July 20, 2012: “. . . and it’s One! Two!. . . “

Is is possible that a human heart will not stop beating but can endure, in a single day, the televised sunbathers of [not legible] and the faces of Tyre’s inhabitants going through their burned, destroyed, and disemboweled streets? Yes, our hearts are doing it, and nobody has yet died of anguish. (Jacobo Timmerman, in a 1982 New Yorker piece on the Lebanon/Israeli War)

For thirty years, since hastily copying out that quote, I’ve been inwardly calling such confusing, heart-challenging, observed from afar experiences my “Jacobo Timmerman moments.”  Had one last night at a Red Sox game.

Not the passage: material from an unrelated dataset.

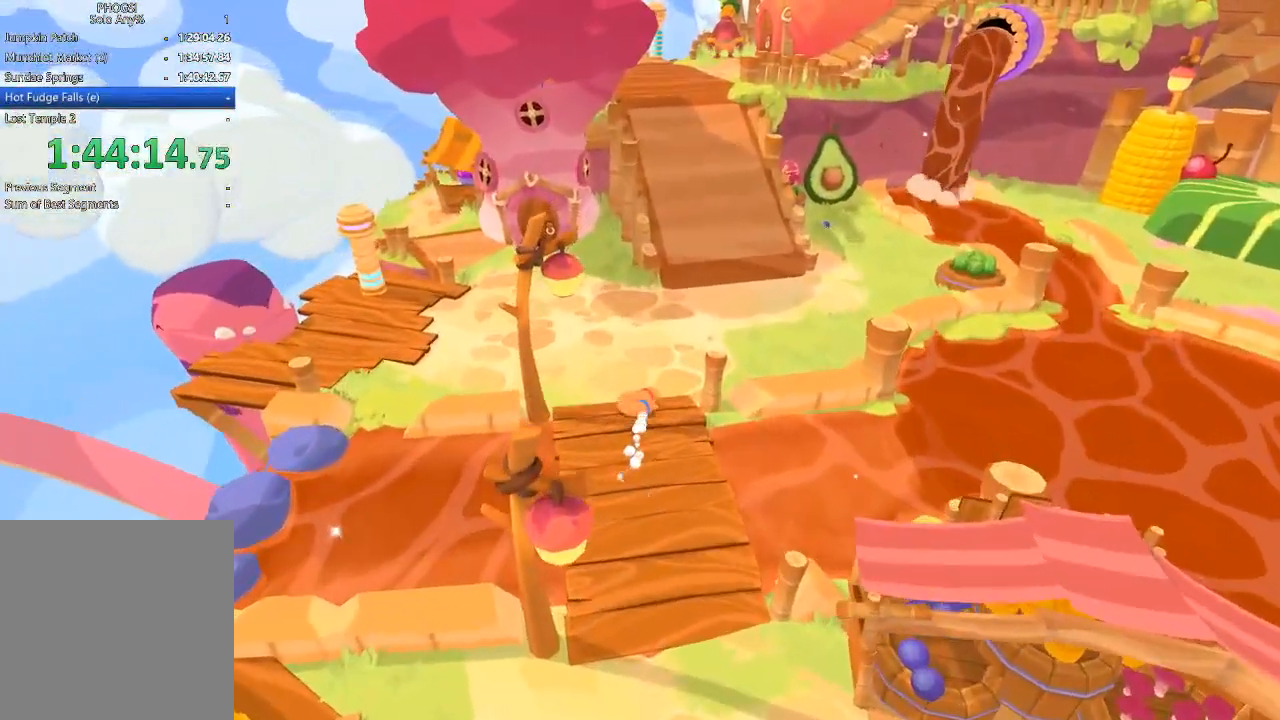
{"buttons": [], "left_stick": "up-right", "button_events": []}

Yesterday morning,  I’d listened to mothers and lawyers and others who regularly receive phone calls from Massachusetts inmates eloquently complain about the excessive costs and lousy-quality phone service they must endure. (This was at a hearing run by a state agency that’s supposed to oversee such things.) Talk about anguish! Person after person, most of them African American, made it painfully clear that phone calls are, literally, a life line. “My son needs to talk to me every day,” one mother explained. And then matter-of-factly explained his medical/mental health history which made a daily phone call to his mother so important. An incredibly expensive phone call, mind you. A phone call VERY likely to be cut off.  Reconnecting, which may happen several times during a conversation, costs an additional $3.00 fee each time. Which this poor, grieving mother has to pay.  “The Department of Correction will tell you it uses this money to pay for programs. I have no problem with programs for my clients,” one lawyer noted. “But to pay for them on the back of the most poor people of our state is unfair.” And, yes, several people referenced the Habitual Offenders bill, aka as the Three Strikes Bill, which was probably being voted upon and passed at that very same time, as a potential source for many MORE frustrated but forced-to-pay phone customers!

And, no, my heart did not stop beating.

But last night, singing “Take Me Out To The Ballgame” at Fenway Park during the seventh inning stretch, I again wondered how is it any of us can endure these wild and lurching moments when we simultaneously contemplate the pain of “Threes strikes, you’re out”  while joyously singing those words with 37,000 other people? (it was, BTW, a joyous game.)

 

Join the Conversation

1 Comment

  1. Excellent goods from you, man. I have understand your stuff previous to and you are just extremely fantastic.
    I actually like what you’ve acquired here, really like what you’re saying and
    the way in which you say it. You make it entertaining and you still
    care for to keep it wise. I cant wait to read much more from you.
    This is actually a wonderful website.

    Also visit my web-site … childrens tricks

Leave a comment

Your email address will not be published. Required fields are marked *

This site uses Akismet to reduce spam. Learn how your comment data is processed.